The report found that during extreme weather events made worse by climate change, such as cyclones, access to health care and contraceptives was limited. The researchers also found that the climate crisis deepened economic instability and added extra burdens on women’s caregiving responsibilities.
In some cases, that could mean women need to take up risky work to provide for their families, said Sally Dijkerman, a senior research scientist at Ipas who worked on the report.
“You might as a woman be forced to wade in waist-deep waters where you’re fishing for fingerlings to feed your family, and those rivers have been polluted not just by the cyclones and the destruction to the sanitation systems, but also by the sea levels rising and putting more and more salinization in the water,” she said. “That directly impacts their reproductive organs, causing infections, cancers and injury.”
In Satkhira, saltwater intrusion has choked off access to clean drinking water, according to Akhter.
“There is not a single drop of fresh water in the entire area,” she said. “It takes two hours to get fresh water.”
Fatima Idris Eva, a medical officer in the town of Shyamnagar in Satkhira, said she has noticed an increase in the number of patients, including men, with sexual or reproductive ailments over the past two years. This includes women reporting irregular periods, discharge and sores around the uterus, according to Eva.
“The water in different areas of Shyamnagar is excessively salty,” she said in Bengali. “We get many patients here who have uterine problems due to saltwater use. It’s alarming.”
But the burden on some women can come long before climate-related health problems develop. Poor families may force their daughters to drop out of school to work, or opt to marry off their girls at young ages, in order to alleviate financial stress. Akhter said she herself stopped going to school and got married after Cyclone Aila, which hit Bangladesh in 2009, left her parents in a financial crisis.
“This salt water has destroyed my childhood, school, and life,” she said.
Twelve-year-old Sakila Akhtar was similarly robbed of her childhood years to help lift her family out of poverty.
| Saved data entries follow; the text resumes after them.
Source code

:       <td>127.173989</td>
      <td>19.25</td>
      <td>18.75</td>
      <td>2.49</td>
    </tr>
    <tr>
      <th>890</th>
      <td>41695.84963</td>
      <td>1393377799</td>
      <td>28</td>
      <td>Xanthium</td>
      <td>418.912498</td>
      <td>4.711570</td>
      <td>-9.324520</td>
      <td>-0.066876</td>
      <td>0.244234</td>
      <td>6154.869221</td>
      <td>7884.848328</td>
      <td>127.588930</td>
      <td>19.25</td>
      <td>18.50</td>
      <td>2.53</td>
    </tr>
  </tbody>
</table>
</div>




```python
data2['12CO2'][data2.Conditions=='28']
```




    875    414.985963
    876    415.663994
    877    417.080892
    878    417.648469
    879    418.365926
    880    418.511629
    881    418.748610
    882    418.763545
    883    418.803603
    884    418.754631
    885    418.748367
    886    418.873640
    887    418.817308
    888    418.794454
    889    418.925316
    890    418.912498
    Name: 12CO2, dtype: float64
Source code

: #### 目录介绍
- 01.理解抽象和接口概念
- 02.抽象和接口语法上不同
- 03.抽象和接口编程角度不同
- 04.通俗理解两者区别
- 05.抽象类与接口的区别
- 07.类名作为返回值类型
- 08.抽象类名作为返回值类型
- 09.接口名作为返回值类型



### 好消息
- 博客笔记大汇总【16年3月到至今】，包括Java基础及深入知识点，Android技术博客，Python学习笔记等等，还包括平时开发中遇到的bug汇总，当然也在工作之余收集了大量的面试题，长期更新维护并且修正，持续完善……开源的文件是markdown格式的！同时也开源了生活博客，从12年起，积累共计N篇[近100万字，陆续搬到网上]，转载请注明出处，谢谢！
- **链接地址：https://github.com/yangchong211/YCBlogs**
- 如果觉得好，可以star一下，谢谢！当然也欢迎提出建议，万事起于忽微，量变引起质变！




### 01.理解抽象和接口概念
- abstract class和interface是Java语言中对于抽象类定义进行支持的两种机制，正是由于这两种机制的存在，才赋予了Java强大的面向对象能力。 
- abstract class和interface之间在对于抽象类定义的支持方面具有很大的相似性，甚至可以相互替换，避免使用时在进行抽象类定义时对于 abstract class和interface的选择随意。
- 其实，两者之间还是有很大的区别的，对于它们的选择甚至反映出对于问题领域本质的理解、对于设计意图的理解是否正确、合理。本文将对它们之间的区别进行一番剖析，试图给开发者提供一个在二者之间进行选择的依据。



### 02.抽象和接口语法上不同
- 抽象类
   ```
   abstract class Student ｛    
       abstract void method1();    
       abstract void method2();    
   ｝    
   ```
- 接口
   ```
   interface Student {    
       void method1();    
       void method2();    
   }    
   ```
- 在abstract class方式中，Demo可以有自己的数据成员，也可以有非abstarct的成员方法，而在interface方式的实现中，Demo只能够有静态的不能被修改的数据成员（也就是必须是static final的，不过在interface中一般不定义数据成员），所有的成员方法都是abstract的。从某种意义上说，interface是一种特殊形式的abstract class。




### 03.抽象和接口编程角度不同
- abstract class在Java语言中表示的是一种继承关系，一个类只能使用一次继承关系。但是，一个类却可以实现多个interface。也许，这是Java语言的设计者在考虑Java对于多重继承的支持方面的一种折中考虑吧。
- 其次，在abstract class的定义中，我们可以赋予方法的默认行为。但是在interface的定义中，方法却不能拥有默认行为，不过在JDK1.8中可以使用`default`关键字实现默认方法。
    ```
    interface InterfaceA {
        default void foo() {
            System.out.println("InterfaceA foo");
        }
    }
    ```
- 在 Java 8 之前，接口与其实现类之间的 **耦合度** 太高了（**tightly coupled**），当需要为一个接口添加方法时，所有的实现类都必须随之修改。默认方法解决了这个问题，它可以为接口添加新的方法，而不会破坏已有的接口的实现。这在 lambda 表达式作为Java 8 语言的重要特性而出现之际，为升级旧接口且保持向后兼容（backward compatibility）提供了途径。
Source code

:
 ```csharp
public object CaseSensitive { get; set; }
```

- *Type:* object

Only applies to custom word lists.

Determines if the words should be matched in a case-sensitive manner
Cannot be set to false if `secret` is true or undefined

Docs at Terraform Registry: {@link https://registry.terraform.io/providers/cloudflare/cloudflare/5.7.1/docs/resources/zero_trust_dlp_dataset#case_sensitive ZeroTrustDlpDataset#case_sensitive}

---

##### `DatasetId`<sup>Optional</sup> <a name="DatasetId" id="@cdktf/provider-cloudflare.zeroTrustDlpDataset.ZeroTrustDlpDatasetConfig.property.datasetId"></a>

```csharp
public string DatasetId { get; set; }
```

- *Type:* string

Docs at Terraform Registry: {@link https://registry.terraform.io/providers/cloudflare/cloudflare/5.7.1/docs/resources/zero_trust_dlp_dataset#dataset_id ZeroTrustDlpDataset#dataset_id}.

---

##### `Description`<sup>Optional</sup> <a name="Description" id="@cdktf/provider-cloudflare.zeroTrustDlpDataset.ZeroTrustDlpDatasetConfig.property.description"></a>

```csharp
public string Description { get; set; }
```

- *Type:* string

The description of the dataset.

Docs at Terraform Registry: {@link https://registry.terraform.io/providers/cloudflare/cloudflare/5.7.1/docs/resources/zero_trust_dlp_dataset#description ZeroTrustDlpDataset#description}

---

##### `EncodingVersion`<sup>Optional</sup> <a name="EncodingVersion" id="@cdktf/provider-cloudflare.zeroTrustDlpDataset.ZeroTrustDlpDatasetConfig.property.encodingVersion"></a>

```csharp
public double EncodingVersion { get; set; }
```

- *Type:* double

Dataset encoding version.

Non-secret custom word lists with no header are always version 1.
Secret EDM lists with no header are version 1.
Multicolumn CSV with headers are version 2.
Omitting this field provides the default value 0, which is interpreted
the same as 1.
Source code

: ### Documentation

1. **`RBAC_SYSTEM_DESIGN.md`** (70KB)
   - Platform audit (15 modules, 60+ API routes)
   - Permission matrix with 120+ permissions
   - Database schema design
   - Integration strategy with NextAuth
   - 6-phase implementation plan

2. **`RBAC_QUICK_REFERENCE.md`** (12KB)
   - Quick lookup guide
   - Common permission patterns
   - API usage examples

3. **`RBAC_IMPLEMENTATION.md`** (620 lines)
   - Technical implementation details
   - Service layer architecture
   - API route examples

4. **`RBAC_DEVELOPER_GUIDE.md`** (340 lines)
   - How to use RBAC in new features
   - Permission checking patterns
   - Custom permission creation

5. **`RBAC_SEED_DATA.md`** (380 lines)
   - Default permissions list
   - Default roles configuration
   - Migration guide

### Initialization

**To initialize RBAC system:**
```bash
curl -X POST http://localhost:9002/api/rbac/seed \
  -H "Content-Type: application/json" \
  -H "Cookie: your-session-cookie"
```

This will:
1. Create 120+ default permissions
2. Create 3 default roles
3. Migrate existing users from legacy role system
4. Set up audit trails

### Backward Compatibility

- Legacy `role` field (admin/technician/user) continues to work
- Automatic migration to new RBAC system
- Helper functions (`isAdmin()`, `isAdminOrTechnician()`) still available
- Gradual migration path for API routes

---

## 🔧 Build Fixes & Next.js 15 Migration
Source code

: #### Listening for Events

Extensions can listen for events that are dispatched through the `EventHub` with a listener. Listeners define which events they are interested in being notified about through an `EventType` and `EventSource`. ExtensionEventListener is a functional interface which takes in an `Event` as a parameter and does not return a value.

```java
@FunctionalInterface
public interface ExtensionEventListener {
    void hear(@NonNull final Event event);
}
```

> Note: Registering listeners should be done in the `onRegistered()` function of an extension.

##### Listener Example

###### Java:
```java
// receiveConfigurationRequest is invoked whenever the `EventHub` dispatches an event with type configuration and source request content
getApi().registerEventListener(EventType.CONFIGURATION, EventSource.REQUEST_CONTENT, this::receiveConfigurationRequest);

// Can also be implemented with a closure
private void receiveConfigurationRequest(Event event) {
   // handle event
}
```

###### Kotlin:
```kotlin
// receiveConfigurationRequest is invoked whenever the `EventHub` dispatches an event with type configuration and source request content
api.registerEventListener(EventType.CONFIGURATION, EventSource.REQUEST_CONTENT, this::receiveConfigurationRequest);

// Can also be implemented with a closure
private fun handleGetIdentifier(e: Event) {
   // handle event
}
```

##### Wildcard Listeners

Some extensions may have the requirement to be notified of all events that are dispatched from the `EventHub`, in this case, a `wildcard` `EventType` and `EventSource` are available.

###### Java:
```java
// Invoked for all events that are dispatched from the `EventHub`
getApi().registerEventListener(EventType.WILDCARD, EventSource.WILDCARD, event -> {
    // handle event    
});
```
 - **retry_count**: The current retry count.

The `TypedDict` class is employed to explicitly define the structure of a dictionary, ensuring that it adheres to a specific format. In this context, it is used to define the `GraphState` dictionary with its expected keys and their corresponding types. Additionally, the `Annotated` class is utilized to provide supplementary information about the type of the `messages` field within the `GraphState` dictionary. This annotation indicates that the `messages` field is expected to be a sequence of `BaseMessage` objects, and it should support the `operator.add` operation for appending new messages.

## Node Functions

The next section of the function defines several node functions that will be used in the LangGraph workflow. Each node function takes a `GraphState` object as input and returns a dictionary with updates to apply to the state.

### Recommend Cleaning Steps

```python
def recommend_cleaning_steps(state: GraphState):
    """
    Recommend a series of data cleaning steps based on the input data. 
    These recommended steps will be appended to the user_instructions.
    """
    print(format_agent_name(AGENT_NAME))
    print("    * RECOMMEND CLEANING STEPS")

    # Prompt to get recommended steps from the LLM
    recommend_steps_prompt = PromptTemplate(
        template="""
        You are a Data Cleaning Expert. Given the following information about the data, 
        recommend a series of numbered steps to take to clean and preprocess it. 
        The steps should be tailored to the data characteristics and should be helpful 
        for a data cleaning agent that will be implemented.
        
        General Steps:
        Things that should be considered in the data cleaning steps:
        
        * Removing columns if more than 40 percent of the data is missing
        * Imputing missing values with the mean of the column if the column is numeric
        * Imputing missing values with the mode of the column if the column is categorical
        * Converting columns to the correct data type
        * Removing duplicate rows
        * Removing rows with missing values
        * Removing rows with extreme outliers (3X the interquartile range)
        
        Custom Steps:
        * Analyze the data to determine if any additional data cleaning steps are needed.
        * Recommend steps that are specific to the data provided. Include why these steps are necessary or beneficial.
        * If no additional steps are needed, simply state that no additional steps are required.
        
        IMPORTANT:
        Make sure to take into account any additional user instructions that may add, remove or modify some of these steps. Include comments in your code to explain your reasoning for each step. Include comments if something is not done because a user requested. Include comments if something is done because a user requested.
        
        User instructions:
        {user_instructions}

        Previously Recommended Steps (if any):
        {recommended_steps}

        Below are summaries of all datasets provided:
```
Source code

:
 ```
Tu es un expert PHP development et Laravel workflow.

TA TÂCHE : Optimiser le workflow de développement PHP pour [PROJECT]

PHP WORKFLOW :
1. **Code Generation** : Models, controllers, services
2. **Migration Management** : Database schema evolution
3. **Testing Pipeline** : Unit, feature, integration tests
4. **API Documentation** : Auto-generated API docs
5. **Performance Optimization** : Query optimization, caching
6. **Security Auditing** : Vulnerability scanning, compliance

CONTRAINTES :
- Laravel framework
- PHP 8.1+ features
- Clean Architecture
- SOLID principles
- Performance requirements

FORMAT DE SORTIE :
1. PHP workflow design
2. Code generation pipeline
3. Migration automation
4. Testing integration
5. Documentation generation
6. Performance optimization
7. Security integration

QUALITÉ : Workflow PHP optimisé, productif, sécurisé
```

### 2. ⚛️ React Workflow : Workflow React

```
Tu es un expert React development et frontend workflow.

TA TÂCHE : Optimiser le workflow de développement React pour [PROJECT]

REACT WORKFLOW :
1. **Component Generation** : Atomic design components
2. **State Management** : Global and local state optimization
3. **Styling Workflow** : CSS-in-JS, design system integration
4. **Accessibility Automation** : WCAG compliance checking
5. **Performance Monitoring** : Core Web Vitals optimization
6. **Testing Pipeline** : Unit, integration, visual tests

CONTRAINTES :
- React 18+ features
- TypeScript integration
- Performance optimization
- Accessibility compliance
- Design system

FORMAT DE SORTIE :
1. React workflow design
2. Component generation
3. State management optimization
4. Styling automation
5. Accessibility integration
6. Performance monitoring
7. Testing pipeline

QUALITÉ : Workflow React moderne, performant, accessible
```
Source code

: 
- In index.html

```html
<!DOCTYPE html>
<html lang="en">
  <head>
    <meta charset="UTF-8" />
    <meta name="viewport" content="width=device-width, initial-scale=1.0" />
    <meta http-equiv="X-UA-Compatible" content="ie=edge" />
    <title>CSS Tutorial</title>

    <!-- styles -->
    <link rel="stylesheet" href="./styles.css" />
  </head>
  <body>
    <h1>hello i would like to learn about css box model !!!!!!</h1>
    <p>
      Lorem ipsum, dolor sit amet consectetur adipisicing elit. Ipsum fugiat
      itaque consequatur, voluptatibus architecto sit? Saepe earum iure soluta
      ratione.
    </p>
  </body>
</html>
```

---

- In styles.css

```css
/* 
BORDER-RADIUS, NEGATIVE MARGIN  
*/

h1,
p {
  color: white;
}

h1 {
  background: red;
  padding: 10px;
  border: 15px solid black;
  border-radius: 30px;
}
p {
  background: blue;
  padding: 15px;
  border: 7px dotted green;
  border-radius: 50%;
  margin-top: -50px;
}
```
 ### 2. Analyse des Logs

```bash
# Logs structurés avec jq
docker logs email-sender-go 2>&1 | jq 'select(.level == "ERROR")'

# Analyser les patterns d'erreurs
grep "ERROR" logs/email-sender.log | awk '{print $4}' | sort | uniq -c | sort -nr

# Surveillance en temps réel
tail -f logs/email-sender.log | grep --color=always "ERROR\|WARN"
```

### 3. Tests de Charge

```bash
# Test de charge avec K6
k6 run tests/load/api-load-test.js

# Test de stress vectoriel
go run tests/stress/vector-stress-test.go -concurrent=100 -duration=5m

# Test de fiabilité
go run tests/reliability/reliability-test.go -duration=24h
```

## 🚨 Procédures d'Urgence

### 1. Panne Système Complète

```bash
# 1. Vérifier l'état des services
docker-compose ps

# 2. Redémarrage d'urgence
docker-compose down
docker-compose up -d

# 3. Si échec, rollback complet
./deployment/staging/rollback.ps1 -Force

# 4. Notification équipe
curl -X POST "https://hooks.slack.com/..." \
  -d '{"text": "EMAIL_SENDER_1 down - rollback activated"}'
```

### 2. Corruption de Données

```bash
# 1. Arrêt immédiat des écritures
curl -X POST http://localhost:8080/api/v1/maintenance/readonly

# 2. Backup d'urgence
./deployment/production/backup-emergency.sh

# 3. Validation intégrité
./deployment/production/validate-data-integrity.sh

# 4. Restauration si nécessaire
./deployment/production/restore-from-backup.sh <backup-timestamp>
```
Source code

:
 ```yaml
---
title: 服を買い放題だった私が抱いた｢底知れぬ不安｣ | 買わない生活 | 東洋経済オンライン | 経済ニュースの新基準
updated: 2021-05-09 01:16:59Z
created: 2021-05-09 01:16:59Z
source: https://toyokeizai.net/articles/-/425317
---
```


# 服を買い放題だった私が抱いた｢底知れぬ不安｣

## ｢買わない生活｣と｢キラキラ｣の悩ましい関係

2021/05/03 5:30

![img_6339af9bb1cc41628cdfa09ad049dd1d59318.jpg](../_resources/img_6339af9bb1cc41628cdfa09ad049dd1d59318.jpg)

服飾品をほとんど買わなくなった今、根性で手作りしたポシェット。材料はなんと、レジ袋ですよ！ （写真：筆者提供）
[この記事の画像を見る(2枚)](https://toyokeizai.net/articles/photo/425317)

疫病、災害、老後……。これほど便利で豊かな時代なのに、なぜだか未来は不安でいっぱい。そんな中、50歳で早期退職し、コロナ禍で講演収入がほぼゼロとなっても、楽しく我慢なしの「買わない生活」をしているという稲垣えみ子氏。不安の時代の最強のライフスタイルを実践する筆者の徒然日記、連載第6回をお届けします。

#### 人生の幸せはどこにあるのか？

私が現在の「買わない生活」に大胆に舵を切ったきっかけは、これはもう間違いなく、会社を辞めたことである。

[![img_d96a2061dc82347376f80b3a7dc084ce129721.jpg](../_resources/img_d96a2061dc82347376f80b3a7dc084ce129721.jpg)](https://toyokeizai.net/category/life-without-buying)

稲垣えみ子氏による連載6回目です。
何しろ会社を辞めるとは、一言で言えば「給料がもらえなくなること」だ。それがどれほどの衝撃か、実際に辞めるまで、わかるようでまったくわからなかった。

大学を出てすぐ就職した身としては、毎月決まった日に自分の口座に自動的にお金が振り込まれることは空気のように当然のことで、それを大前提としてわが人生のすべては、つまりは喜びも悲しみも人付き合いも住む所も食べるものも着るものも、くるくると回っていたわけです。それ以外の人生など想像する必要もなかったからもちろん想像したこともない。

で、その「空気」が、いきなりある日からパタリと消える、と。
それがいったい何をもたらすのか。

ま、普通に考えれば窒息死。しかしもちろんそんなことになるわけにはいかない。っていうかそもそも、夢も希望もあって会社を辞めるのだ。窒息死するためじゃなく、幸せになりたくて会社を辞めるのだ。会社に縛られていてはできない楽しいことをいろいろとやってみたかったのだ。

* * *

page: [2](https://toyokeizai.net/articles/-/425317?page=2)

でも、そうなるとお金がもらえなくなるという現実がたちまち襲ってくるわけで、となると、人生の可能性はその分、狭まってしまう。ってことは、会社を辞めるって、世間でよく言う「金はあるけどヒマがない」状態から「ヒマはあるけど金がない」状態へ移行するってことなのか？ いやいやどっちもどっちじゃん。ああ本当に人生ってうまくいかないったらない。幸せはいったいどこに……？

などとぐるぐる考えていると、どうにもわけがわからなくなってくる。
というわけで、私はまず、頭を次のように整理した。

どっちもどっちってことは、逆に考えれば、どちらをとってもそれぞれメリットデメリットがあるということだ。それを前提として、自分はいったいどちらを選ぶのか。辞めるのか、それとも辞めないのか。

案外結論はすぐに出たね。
She said she once dreamed of becoming a politician to change the fate of the people in her hometown, but she is now mother to a 1½ -year-old daughter.
“I wanted to discover the world in many ways and know how to make many things like handicrafts, but now I have to work as a day laborer with my baby in my arms,” Akhtar said in an interview in Bengali. “My father has nothing. I had to accept it and get married. My husband is poor too.”
Akhtar said she has been dealing with irregular periods and heavy discharge, and her doctor recommended bathing in fresh water, but none is available nearby.
Jahanara Begum, 65, remembers when that was not always the case.
“Once upon a time, fresh water was available here,” she said in Bengali, adding that she now has to journey more than 4 miles to fetch drinking water.
Even during the monsoon season, households cannot save enough rainwater to last long periods of time.
Begum said her husband is sick and she suffers from uterine cancer and diabetes. Prolonged exposure to brackish water has also made her whole body itch.
“I see doctors and take medicine, but there is no solution,” she said. “So many diseases have settled in my body in these few years.”
The risks to women’s reproductive health is expected to increase as cyclones and flooding events become more frequent and intense due to global warming, and as sea levels continue to climb. Studies suggest that global average sea levels have risen by more than 8 inches since 1880, and scientists have predicted that roughly 17% of Bangladesh could be submerged by 2050.
“Here, everything becomes locked in a cyclone,” 12-year-old Akhtar said. “Here, while thinking about people’s future, a storm breaks the house, also breaking people’s lives. Here, everyone is happy, but everyone is sick.”